The study documented strong associations between Covid-19 mortality, mobility, and positivity rates. “These associations persist when models that control for other factors are used,” emphasizes Tobia Boschi, a master’s degree in Mathematical Engineering at the Politecnico di Milano and now a PhD student in Statistics at Penn State, “so our results, together with those of other studies in Italy and in the world, support the thesis according to which mobility plays a fundamental role in modulating epidemic curves, and the positivity rate can be used to monitor the progress of the pandemic ”.
The findings also suggest a significant role for factors such as distributed primary care, which appears to mitigate mortality, and the size of potential contagion hubs in hospitals, schools and workplaces, which may aggravate the epidemic. “Certainly these results need confirmation from higher resolution data, but over the last year evidence has accumulated from several studies, and this could inform policy choices, for example by suggesting short and medium-term investments to increase the ‘decentralized primary care, or strategies to reduce the number of students, patients and workers in the same environment “, recalls Lorenzo Testa, a student of the Sant’Anna School of Economics, now a master’s degree student in Data Science and Business Informatics at the University of Pisa.

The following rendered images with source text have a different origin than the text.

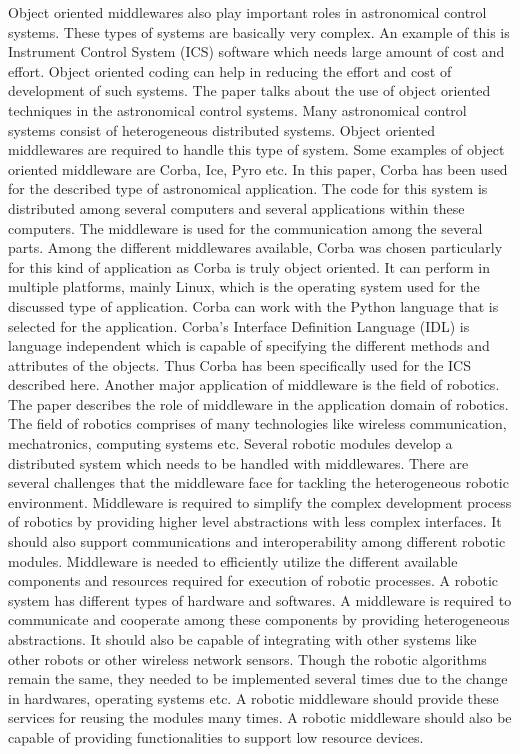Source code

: \documentclass{acm_proc_article-sp}
\begin{document}
Object oriented middlewares also play important roles in astronomical control systems. These types of systems are basically very complex. An example of this is Instrument Control System (ICS) software which needs large amount of cost and effort. Object oriented coding can help in reducing the effort and cost of development of such systems. The paper \cite{Dipper:2004p565} talks about the use of object oriented techniques in the astronomical control systems. Many astronomical control systems consist of heterogeneous distributed systems. Object oriented middlewares are required to handle this type of system.
Some examples of object oriented middleware are Corba, Ice, Pyro etc. In this paper, Corba has been used for the described type of astronomical application. The code for this system is distributed among several computers and several applications within these computers. The middleware is used for the communication among the several parts. Among the different middlewares available, Corba was chosen particularly for this kind of application as Corba is truly object oriented. It can perform in multiple platforms, mainly Linux, which is the operating system used for the discussed type of application.  Corba can work with the Python language that is selected for the application. Corba’s Interface Definition Language (IDL) is language independent which is capable of specifying the different methods and attributes of the objects. Thus Corba has been specifically used for the ICS described here.
Another major application of middleware is the field of robotics. The paper \cite{Mohamed:2008p736} describes the role of middleware in the application domain of robotics. The field of robotics comprises of many technologies like wireless communication, mechatronics, computing systems etc. Several robotic modules develop a distributed system which needs to be handled with middlewares. There are several challenges that the middleware face for tackling the heterogeneous robotic environment. Middleware is required to simplify the complex development process of robotics by providing higher level abstractions with less complex interfaces. It should also support communications and interoperability among different robotic modules. Middleware is needed to efficiently utilize the different available components and resources required for execution of robotic processes. A robotic system has different types of hardware and softwares. A middleware is required to communicate and cooperate among these components by providing heterogeneous abstractions. It should also be capable of integrating with other systems like other robots or other wireless network sensors. Though the robotic algorithms remain the same, they needed to be implemented several times due to the change in hardwares, operating systems etc. A robotic middleware should provide these services for reusing the modules many times.  A robotic middleware should also be capable of providing functionalities to support low resource devices. 
\end{document}
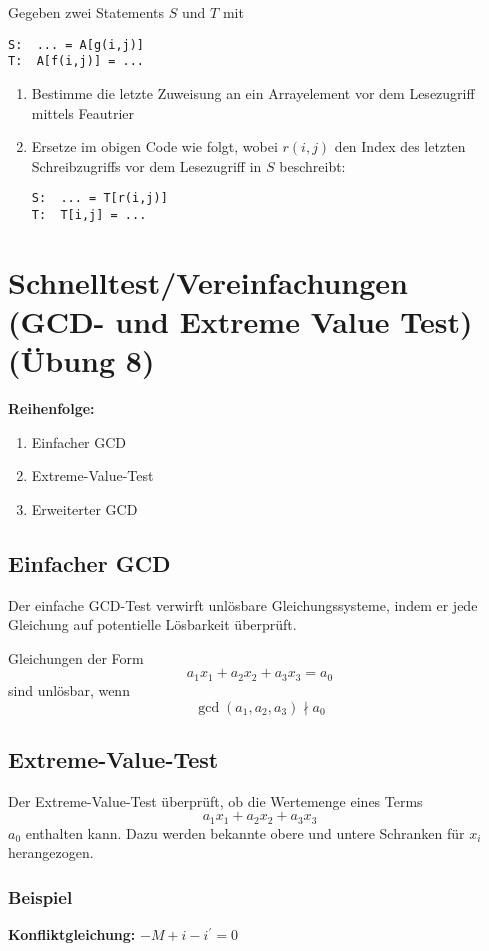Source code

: \documentclass[a4paper,10pt]{article}
\begin{document}
Gegeben zwei Statements $S$ und $T$ mit
\begin{lstlisting}
S:  ... = A[g(i,j)]
T:  A[f(i,j)] = ...
\end{lstlisting}

\begin{enumerate}
    \item Bestimme die letzte Zuweisung an ein Arrayelement vor dem Lesezugriff mittels Feautrier
    \item Ersetze im obigen Code wie folgt, wobei $r(i,j)$ den Index des letzten Schreibzugriffs vor dem Lesezugriff in $S$ beschreibt:
\begin{lstlisting}
S:  ... = T[r(i,j)]
T:  T[i,j] = ...
\end{lstlisting}
\end{enumerate}

\section{Schnelltest/Vereinfachungen (GCD- und Extreme Value Test) (Übung 8)}

\textbf{Reihenfolge:}
\begin{enumerate}
    \item Einfacher GCD
    \item Extreme-Value-Test
    \item Erweiterter GCD
\end{enumerate}

\subsection{Einfacher GCD}

Der einfache GCD-Test verwirft unlösbare Gleichungssysteme, indem er jede Gleichung auf potentielle Lösbarkeit überprüft.

Gleichungen der Form
\[a_1x_1 + a_2x_2 + a_3x_3 = a_0\]
sind unlösbar, wenn
\[\gcd(a_1, a_2, a_3) \nmid a_0\]

\subsection{Extreme-Value-Test}

Der Extreme-Value-Test überprüft, ob die Wertemenge eines Terms
\[a_1x_1 + a_2x_2 + a_3x_3\]
$a_0$ enthalten kann. Dazu werden bekannte obere und untere Schranken für $x_i$ herangezogen.

\subsubsection*{Beispiel}
\textbf{Konfliktgleichung:} \( -M + i - i^\prime = 0 \)
\end{document}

“At this moment we are already extending our study over a longer period of time, comparing different pandemic waves and testing which predictive factors seem to have a similar role and which instead have a different role”, adds Jacopo Di Iorio who, after having obtained a PhD in Models and Mathematical Methods for Engineering at Politecnico di Milano, conducted a year of postdoctoral research at Scuola Superiore Sant’Anna and will soon move to Penn State where he will continue his postdoctoral research. “Our work demonstrates how Functional Data Analysis techniques can offer original and useful perspectives when applied to this type of data, both Italian and from other parts of the world”, concludes Jacopo Di Iorio.

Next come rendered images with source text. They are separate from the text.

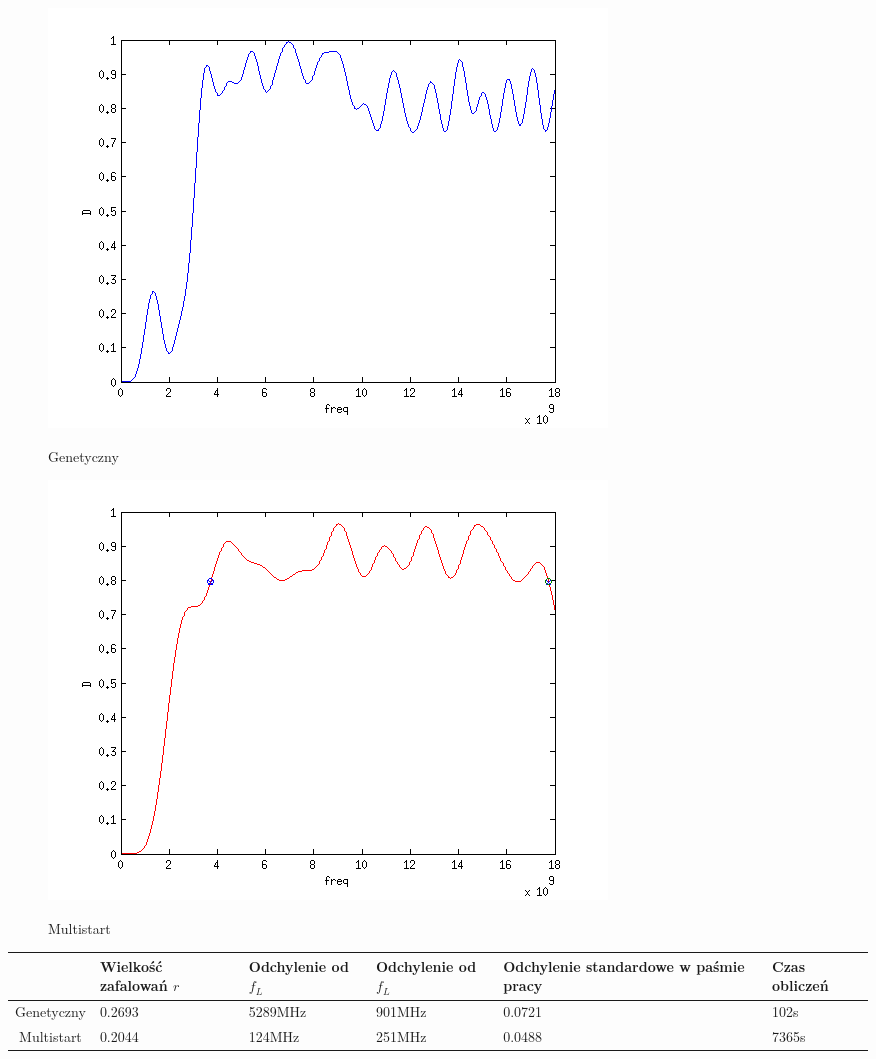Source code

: \documentclass[10pt,a4paper]{article}
\begin{document}
\begin{figure}[H]
  \caption{Genetyczny}
  \centering
    \includegraphics[scale=0.75]{genetyczny}
  \label{fig:genetyczny_wykres}
\end{figure}
\begin{figure}[H]
  \caption{Multistart}
  \centering
    \includegraphics[scale=0.75]{multistart}
  \label{fig:multistart_wykres}
\end{figure}

\begin{tabular}{|c|p{2cm}|p{2cm}|p{2cm}|p{2cm}|p{2cm}|}
\hline 
 & Wielkość \newline zafalowań $r$ & Odchylenie od $f_L$ & Odchylenie od $f_L$ & Odchylenie standardowe w paśmie pracy & Czas \newline obliczeń \\ 
\hline 
Genetyczny & 0.2693 &  5289MHz & 901MHz & 0.0721 & 102s \\ 
\hline 
Multistart & 0.2044 &  124MHz & 251MHz & 0.0488 & 7365s \\ 
\hline 
\end{tabular} 
\end{document}

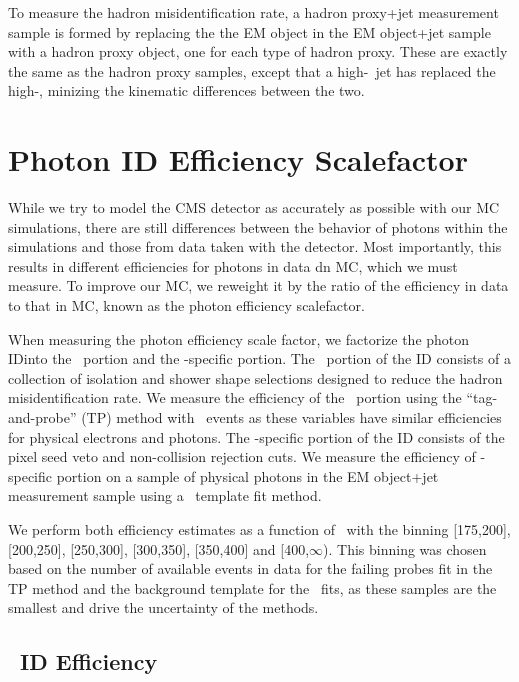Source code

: To measure the hadron misidentification rate, a hadron proxy+jet measurement sample is formed by replacing the the EM object in the EM object+jet sample with a hadron proxy object, one for each type of hadron proxy.
These are exactly the same as the hadron proxy samples, except that a high-\pt\ jet has replaced the high-\met, minizing the kinematic differences between the two.

\section{Photon ID Efficiency Scalefactor}
\label{sec:photoneff}

While we try to model the CMS detector as accurately as possible with our MC simulations, there are still differences between the behavior of photons within the simulations and those from data taken with the detector.
Most importantly, this results in different efficiencies for photons in data dn MC, which we must measure.
To improve our MC, we reweight it by the ratio of the efficiency in data to that in MC, known as the photon efficiency scalefactor.

When measuring the photon efficiency scale factor, we factorize the photon IDinto the \egamma\ portion and the \Pgg-specific portion. 
The \egamma\ portion of the ID consists of a collection of isolation and shower shape selections designed to reduce the hadron misidentification rate.
We measure the efficiency of the \egamma\ portion  using the ``tag-and-probe'' (TP) method with \Zee\ events as these variables have similar efficiencies for physical electrons and photons. 
The \Pgg-specific portion of the ID consists of the pixel seed veto and non-collision rejection cuts.
We measure the efficiency of \Pgg-specific portion on a sample of physical photons in the EM object+jet measurement sample using a \sieie\ template fit method.

We perform both efficiency estimates as a function of \pt\ with the binning [175,200], [200,250], [250,300], [300,350], [350,400] and [400,$\infty$). 
This binning was chosen based on the number of available events in data for the failing probes fit in the TP method and the background template for the \sieie\ fits, as these samples are the smallest and drive the uncertainty of the methods.

\subsection{\egamma\ ID Efficiency}
\label{sec:idsf}

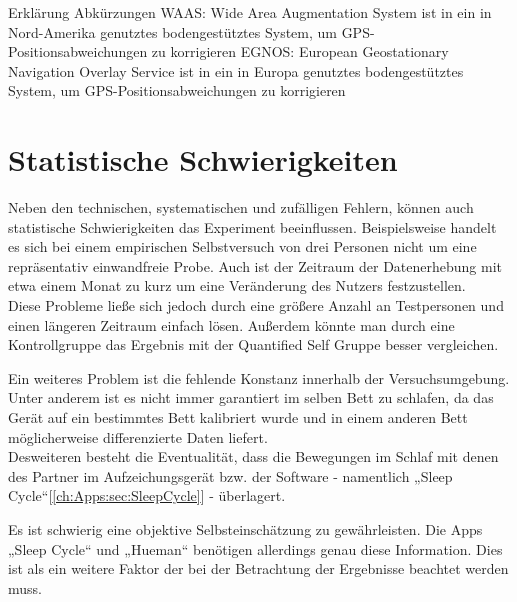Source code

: Erklärung Abkürzungen
WAAS: 
Wide Area Augmentation System ist in ein in Nord-Amerika genutztes bodengestütztes System, um GPS-Positionsabweichungen zu korrigieren
EGNOS: 
European Geostationary Navigation Overlay Service ist in ein in Europa genutztes bodengestütztes System, um GPS-Positionsabweichungen zu korrigieren


\section{Statistische Schwierigkeiten}
\label{ch:Relativierung:sec:StatistischeSchwierigkeiten}

Neben den technischen, systematischen und zufälligen Fehlern, können auch statistische Schwierigkeiten das Experiment beeinflussen.
Beispielsweise handelt es sich bei einem empirischen Selbstversuch von drei Personen nicht um eine repräsentativ einwandfreie Probe.
Auch ist der Zeitraum der Datenerhebung mit etwa einem Monat zu kurz um eine Veränderung des Nutzers festzustellen. \\
Diese Probleme ließe sich jedoch durch eine größere Anzahl an Testpersonen und einen längeren Zeitraum einfach lösen.
Außerdem könnte man durch eine Kontrollgruppe das Ergebnis mit der Quantified Self Gruppe besser vergleichen. 

Ein weiteres Problem ist die fehlende Konstanz innerhalb der Versuchsumgebung.
Unter anderem ist es nicht immer garantiert im selben Bett zu schlafen, da das Gerät auf ein bestimmtes Bett kalibriert wurde und in einem anderen Bett möglicherweise differenzierte Daten liefert.\\
Desweiteren besteht die Eventualität, dass die Bewegungen im Schlaf mit denen des Partner im Aufzeichungsgerät bzw. der Software - namentlich „Sleep Cycle“[\ref{ch:Apps:sec:SleepCycle}] - überlagert.

Es ist schwierig eine objektive Selbsteinschätzung zu gewährleisten. Die Apps „Sleep Cycle“ und „Hueman“ benötigen allerdings genau diese Information.
Dies ist als ein weitere Faktor der bei der Betrachtung der Ergebnisse beachtet werden muss.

As they continue their studies, these young researchers are committed to sharing the techniques, algorithms and procedures for data analysis they have developed with the scientific community. “I am proud of the quality of the statistical and computational training they have received in excellent Italian universities, and of their desire to expand their horizons with further training and international collaborations,” says Francesca Chiaromonte. “At Scuola Superiore Sant’Anna, through the EMbeDS (Economics and Management in the era of Data Science) Department of Excellence that I coordinate, we are trying to create a community and provide resources to this new generation of Italian data scientists and computation. We give them data and space – concludes Francesca Chiaromonte – because there is a concrete possibility that they will be able to improve things ”.